Diary

The recent merger of Honolulu’s two daily newspapers has seen ramifications surface in all arenas–including, inconspicuously but not surprisingly, that of newspaper delivery. And like speculation about Hawaii’s ensuing news environment–many agree that the lack of some healthy daily news competition could be the bane of local news quality–the future for news delivery people here isn’t looking so bright.

Starting June 7–the day the Honolulu Star-Advertiser began publication–newspaper deliverers were forced to withdraw from the local International Longshore and Warehouse Union (ILWU) and sign on with independent contractors. Working under independent management (an arrangement that stipulates that managers acquire a general excise license) means no health insurance benefits, no allowances for gas or packaging supplies and a cheaper pay. The deliverers also have to deliver approximately 30 to 40 more papers per route to compensate for the merge, and managers have to work two extra, unpaid hours to deal with complaints, according to a town delivery person who wished to remain anonymous for fear of losing his job.

“Before, it was worth our while,” he said. “But it has become so bad that you can’t even make a living.”

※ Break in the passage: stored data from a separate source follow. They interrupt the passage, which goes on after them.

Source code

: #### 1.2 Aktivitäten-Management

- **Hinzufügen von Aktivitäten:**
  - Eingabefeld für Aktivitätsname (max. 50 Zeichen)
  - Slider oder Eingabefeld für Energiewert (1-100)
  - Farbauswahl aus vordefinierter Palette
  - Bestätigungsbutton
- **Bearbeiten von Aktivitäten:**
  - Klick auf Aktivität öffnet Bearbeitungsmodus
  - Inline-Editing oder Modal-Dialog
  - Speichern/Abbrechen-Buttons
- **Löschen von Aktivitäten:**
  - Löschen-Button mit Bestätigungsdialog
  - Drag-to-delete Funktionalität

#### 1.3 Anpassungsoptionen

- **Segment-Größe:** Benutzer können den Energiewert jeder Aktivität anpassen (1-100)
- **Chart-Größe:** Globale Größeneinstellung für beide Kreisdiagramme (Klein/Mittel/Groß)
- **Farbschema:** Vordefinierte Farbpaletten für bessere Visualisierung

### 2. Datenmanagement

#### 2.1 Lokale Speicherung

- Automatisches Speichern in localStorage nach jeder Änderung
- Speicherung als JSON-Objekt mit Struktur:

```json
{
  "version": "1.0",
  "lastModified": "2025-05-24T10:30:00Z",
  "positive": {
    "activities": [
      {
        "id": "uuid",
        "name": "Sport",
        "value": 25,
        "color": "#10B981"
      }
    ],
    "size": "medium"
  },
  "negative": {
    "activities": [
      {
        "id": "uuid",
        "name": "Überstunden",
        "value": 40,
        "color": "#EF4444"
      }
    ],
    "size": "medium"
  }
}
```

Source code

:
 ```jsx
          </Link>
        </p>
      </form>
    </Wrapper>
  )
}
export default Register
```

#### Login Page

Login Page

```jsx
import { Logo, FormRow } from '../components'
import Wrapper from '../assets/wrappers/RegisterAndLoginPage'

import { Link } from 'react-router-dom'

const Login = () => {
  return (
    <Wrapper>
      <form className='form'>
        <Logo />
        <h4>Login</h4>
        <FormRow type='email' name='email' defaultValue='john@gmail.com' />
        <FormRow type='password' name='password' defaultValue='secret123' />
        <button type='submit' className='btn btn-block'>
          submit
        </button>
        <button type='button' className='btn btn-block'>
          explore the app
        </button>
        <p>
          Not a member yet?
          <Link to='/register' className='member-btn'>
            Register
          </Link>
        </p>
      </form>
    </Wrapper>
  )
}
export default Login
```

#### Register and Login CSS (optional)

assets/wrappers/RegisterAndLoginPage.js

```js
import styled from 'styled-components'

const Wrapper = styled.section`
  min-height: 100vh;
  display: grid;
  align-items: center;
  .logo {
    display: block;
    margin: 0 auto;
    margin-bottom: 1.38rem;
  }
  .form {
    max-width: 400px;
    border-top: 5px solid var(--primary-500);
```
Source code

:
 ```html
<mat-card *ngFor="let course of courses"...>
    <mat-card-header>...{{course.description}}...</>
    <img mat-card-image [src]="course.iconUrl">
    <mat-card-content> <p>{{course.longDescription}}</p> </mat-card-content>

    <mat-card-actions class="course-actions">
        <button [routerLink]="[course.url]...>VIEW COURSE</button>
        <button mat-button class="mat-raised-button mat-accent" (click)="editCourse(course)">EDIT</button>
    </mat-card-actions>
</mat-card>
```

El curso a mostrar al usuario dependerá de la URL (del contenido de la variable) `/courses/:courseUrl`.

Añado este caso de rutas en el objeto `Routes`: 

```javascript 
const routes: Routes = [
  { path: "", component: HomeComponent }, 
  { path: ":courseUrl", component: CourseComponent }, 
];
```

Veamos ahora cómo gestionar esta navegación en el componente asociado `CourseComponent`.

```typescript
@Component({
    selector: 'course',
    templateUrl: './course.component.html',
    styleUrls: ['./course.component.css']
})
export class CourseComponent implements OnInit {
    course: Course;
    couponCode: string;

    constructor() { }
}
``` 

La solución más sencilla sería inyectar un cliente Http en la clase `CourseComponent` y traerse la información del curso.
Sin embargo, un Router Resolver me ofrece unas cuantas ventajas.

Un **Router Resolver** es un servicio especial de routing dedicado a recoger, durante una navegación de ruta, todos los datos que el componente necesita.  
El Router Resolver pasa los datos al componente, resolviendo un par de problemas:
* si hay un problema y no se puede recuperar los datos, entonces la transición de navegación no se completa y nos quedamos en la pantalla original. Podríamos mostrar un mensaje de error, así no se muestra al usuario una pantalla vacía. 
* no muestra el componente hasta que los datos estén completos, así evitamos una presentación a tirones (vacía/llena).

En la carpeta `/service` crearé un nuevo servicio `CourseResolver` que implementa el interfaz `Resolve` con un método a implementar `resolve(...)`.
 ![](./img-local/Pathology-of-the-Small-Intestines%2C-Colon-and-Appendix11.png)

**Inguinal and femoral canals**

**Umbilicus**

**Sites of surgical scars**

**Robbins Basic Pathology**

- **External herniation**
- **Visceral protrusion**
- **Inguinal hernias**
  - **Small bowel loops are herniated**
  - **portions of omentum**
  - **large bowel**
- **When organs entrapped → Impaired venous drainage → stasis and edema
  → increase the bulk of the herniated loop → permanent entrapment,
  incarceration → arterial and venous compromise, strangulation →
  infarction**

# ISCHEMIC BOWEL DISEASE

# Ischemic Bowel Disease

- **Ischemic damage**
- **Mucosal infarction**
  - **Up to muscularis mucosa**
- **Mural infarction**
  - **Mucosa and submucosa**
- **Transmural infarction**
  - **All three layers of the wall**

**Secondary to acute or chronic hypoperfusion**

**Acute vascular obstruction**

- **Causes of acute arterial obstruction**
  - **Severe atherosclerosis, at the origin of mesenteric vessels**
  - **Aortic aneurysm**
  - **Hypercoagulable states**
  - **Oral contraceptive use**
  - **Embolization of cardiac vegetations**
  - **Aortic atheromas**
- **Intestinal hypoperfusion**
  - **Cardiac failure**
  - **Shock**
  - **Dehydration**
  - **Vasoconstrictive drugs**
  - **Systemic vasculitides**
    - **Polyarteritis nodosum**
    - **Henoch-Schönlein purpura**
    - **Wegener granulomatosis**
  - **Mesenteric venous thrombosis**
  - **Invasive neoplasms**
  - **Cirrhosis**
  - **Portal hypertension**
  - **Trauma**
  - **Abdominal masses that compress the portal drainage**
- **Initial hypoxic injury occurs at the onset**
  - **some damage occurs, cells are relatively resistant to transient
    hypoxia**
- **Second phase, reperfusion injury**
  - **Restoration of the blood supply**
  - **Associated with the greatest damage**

According to the town delivery person, most delivery people–many of whom had worked as newspaper deliverers for more than 20 years–quit in anticipation of the merger simply because the updated job description looked too grim.

“All of a sudden, the [merger] happened, and they lost everything,” he said.

Even so, he says that some of them, like himself, have been forced to cope with such grave pay devaluation and degraded working conditions because of market conditions that have virtually obligated them to stay on the job.

“It’s a sad situation,” said Dave Mori, Oahu division director at the ILWU, the union representing the former Advertiser’s delivery people, “given the fact that the district managers were the best qualified people to do the job. But in the interest of wanting to make a bigger profit, they decided to use subcontractors.” Mori points out that the subcontractors, 15 of whom were hired from the original pool of 64 delivery managers, no longer enjoy medical insurance, sick leave or other benefits.

“If we don’t do [our job], or if we say something, they just get rid of us and find somebody else because we are on the bottom of the totem poll,” he said. “We’re stuck between a rock and a hard place, and we can’t go up there and tell them anything. They’re not going to listen to us. We’re just peons.”

To top all that off, newspaper delivery people have to put up with ill-defined gratuity protocol–according to the town delivery person, administrators do not provide documentation for the tips that subscribers allot in their subscription checks–and the fact that they still haven’t been paid for their two-weeks of work prior to June 7.

“Before, we were really strong…with the union and everything else,” he said. “But now, it’s independent, there’s nothing. Now, they’re screwing everybody.”